The MPAA and RIAA have jumped through hoops in order to end the blight of digital piracy. Thanks to the Internet, video streaming can now be availed of at the comfort of your computer chair or lazy boy. You can now watch free movies online, even though that’s a bit of a misnomer even in the context of sockshare tv or digital piracy. Technically, you still have to pay for Internet in order to access even pirated copyrighted content. In turn, the ads on many of these streaming videos pay for the content as well the same way the commercials on free TV do. It’s not the case on Netflix (barring adverts on its own programs) because it’s a subscription service. Netflix in many ways is the new cable.

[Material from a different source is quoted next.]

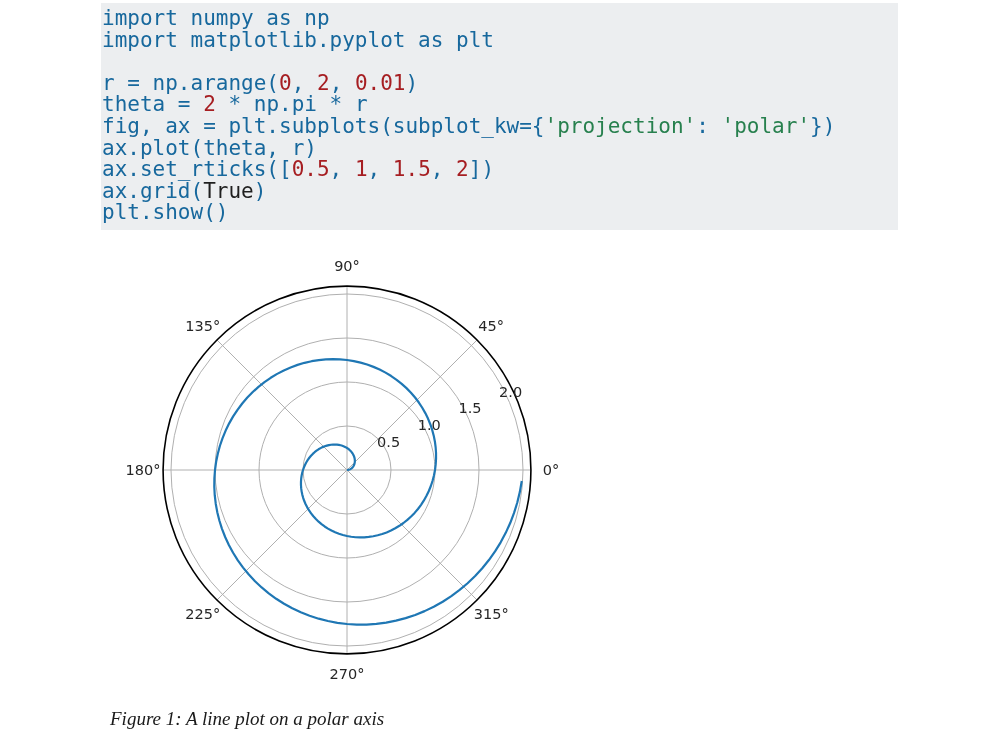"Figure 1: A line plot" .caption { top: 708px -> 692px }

The Brave New Internet Frontier
The smartest thing that Hulu, Crunchy roll, and Netflix have done is to monetize digital distribution. Streaming videos helped along the way because instead of downloading files you can instead get to watch them in real time or replay them any time you want on you browser. You won’t have to download whole files from hosts that go down within months, days, hours, minutes, or seconds.
It’s actually the combination of movie streaming, video advertising commercials, DMCA take downs, and ISPs banning users who use their bandwidth for piracy that allows companies like Netflix to rise while rental video services like Blockbuster fall. It used to be that renting out movies is your best bet in owning your own film collection. However, now the Internet serves as your Library of Alexandria for entertainment content
Services like Sockshare and Putlocker allow you to watch any sort of popular series or movies online for completely free but with the assurance that the hosts are being compensated for their hosting space due to advertising clicks and whatnot. It’s the new rental system for movies that made Blockbuster and video rental stores in general go the way of the dinosaur.